Addressing these issues requires substantial infrastructure investments to improve the fecal sludge management system, expand treatment capacity, and enhance emptying services.

===Alappuzha, India===
Alappuzha, also called Alleppey, located in Kerala, India, faces significant sanitation challenges due to its flat topography, proximity to the Arabian Sea and Vembanad Lake, and a high groundwater table. Despite universal access to toilets, the municipality lacks facilities for treating sewage or fecal sludge, causing severe environmental contamination. Most onsite sanitation systems, including septic tanks and pit latrines, are inadequately designed and irregularly emptied, leading to untreated waste contaminating local groundwater and canals. Tests indicated widespread contamination, with E. coli detected in the majority of water samples. Additionally, the town's canals suffer from eutrophication due to nutrient-rich seepage from improperly managed sanitation systems, negatively affecting tourism, one of Alappuzha's key economic activities.

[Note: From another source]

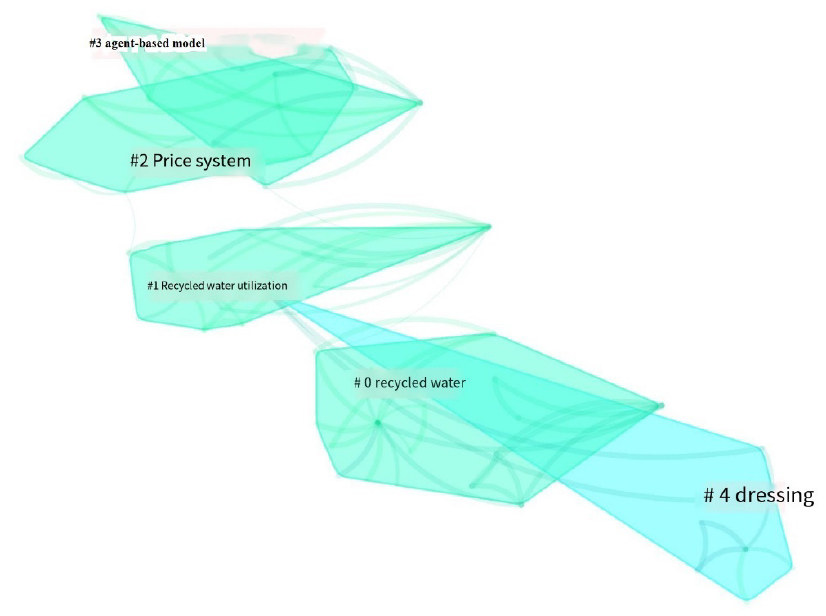
Figure 10. CNKI keyword clustering.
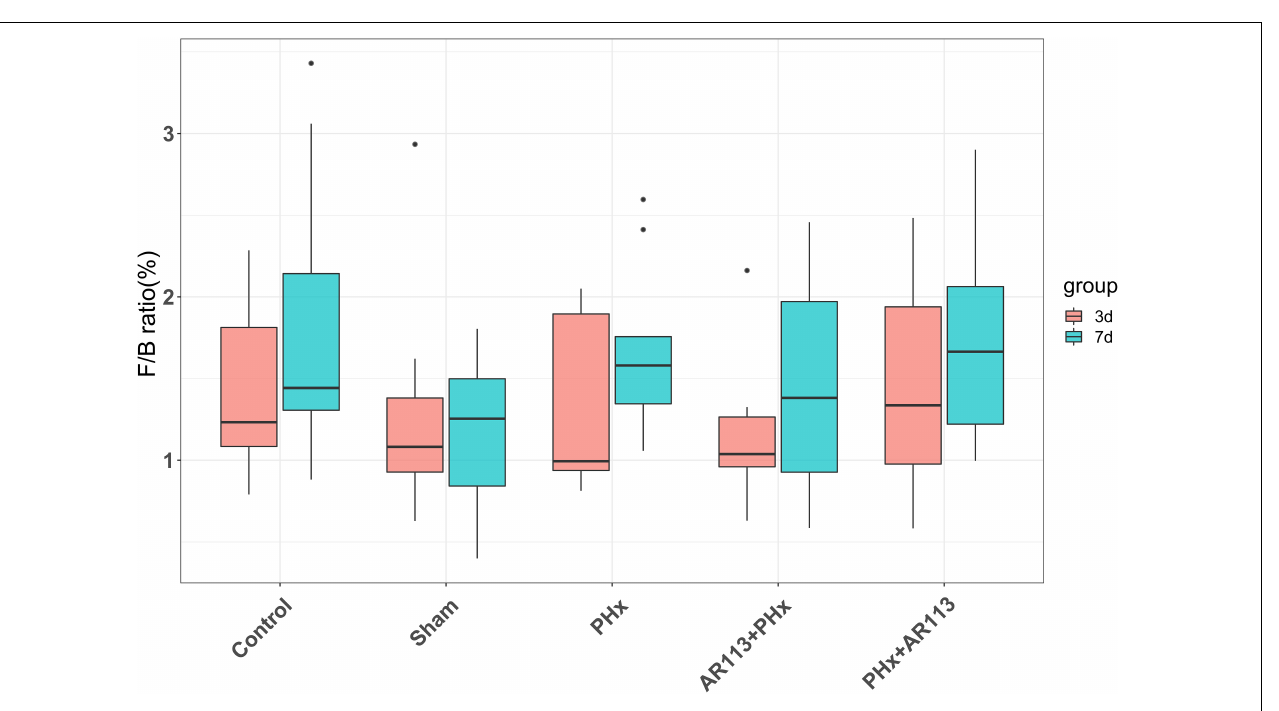
Thermotunica , Roseiarcus , Vagococcus , and Ruminiclostridium_5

The SFD for Alappuzha clearly highlights these issues, emphasizing the urgent need for improved fecal sludge management and infrastructure investments to safeguard environmental and public health.

===Guwahati, India===
In Guwahati, sanitation sustainability is complicated by frequent seasonal flooding and poor sanitation infrastructure design. Despite a high reported coverage of improved sanitation facilities (93.4%), actual management practices differ significantly, leading to regular shifts between improved and unimproved sanitation statuses depending on seasonal flooding. Many latrines become flooded or inaccessible during monsoons, forcing residents to resort to "sanitation stacking," where multiple sanitation methods, including open defecation, are used simultaneously depending on seasonal and environmental conditions. Additionally, many septic tanks discharge effluent directly into marshlands, severely compromising environmental safety.

Shit flow diagrams for the area reveal that, although officially considered "improved," nearly half of the sanitation systems (approximately 46%) safely manage fecal sludge, highlighting significant discrepancies between official classifications and actual on-the-ground sanitation practices.

== Further development ==

Shit flow diagrams face several challenges and limitations. Reliable data collection is often hampered by limited local technical capacity, unclear definitions of sanitation containment systems, and insufficient performance data, particularly regarding onsite sanitation. Informal sanitation practices, inadequate record-keeping, and discrepancies between reported and actual conditions can significantly impact the accuracy and reliability of SFDs. Additionally, widespread improper disposal practices and insufficient reliable data on treatment outcomes make it challenging to accurately evaluate sanitation safety.

Proposed improvements for SFDs include refining methodologies to better differentiate between types of sanitation systems and management practices, developing clearer guidelines for data collection and interpretation, and enhancing local capacity through targeted training programs. Furthermore, expanding the use of digital and mobile tools to streamline data collection and analysis is anticipated to improve the accuracy and efficiency of SFD generation. Integrating environmental considerations alongside public health criteria will also enhance the utility of SFDs for comprehensive urban sanitation planning.